**Problem to work on**
Search the entries below. Return every line that has "CROSS" in it.
-- Entries provided follows --
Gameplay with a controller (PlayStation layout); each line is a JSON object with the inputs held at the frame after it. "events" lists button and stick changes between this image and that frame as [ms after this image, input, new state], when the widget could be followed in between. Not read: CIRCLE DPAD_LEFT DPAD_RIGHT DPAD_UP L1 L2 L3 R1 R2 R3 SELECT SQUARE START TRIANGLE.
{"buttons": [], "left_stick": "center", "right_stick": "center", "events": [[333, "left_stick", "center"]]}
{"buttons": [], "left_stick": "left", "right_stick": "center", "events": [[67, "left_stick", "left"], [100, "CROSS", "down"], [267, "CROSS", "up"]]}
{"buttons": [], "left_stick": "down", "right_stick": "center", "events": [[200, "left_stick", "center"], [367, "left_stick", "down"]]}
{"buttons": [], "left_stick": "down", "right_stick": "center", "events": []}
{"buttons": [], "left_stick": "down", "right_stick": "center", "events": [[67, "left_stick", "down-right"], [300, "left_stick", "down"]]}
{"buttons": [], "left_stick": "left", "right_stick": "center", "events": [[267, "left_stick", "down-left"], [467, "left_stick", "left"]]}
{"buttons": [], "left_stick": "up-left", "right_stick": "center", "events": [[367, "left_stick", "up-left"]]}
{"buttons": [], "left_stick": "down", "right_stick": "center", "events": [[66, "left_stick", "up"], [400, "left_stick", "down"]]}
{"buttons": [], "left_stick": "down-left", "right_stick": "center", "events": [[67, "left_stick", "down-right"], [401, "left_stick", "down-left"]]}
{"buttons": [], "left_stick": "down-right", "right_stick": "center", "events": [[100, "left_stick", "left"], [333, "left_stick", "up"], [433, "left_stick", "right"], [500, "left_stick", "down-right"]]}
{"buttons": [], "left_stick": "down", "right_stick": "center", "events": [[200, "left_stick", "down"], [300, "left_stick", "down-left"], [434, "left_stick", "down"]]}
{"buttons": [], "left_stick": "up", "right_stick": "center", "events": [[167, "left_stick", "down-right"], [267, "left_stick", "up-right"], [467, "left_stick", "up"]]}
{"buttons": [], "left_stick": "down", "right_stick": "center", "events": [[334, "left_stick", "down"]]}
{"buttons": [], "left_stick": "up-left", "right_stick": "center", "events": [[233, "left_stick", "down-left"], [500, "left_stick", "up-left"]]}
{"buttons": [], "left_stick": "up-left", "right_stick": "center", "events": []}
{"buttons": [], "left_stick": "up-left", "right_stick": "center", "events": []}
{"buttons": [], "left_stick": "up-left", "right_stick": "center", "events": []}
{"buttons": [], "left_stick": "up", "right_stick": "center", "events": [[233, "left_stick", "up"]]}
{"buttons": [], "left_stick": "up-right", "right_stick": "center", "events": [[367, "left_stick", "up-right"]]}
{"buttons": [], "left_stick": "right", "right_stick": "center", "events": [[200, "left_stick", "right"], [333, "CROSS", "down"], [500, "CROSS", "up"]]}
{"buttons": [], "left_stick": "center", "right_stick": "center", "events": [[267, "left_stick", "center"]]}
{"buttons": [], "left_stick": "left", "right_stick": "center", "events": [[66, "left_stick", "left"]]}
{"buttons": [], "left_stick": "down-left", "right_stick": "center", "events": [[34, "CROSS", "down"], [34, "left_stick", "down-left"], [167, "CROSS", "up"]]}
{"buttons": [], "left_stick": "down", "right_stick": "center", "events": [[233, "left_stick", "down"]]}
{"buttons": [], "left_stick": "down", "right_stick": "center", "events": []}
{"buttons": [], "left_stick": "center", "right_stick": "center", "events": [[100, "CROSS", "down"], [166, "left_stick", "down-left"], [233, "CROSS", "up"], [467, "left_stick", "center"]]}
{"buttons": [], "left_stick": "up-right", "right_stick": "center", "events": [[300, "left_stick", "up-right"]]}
-- Entries provided concluded --
**Response box**
{"buttons": [], "left_stick": "left", "right_stick": "center", "events": [[67, "left_stick", "left"], [100, "CROSS", "down"], [267, "CROSS", "up"]]}
{"buttons": [], "left_stick": "right", "right_stick": "center", "events": [[200, "left_stick", "right"], [333, "CROSS", "down"], [500, "CROSS", "up"]]}
{"buttons": [], "left_stick": "down-left", "right_stick": "center", "events": [[34, "CROSS", "down"], [34, "left_stick", "down-left"], [167, "CROSS", "up"]]}
{"buttons": [], "left_stick": "center", "right_stick": "center", "events": [[100, "CROSS", "down"], [166, "left_stick", "down-left"], [233, "CROSS", "up"], [467, "left_stick", "center"]]}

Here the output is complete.